=== Records for the exercise ===
------------

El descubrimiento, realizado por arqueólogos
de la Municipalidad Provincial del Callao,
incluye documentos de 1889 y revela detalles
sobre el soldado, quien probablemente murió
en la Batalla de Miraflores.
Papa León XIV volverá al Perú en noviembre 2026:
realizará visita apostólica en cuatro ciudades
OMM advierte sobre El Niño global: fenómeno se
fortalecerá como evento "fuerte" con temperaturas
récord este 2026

------------

=== Exercise brief ===
The answer should be an exact copy of the lines from the one containing "incluye documentos de 1889 y revela detalles" through the last line of the entries, both included.

=== Result of this task ===
incluye documentos de 1889 y revela detalles
sobre el soldado, quien probablemente murió
en la Batalla de Miraflores.
Papa León XIV volverá al Perú en noviembre 2026:
realizará visita apostólica en cuatro ciudades
OMM advierte sobre El Niño global: fenómeno se
fortalecerá como evento "fuerte" con temperaturas
récord este 2026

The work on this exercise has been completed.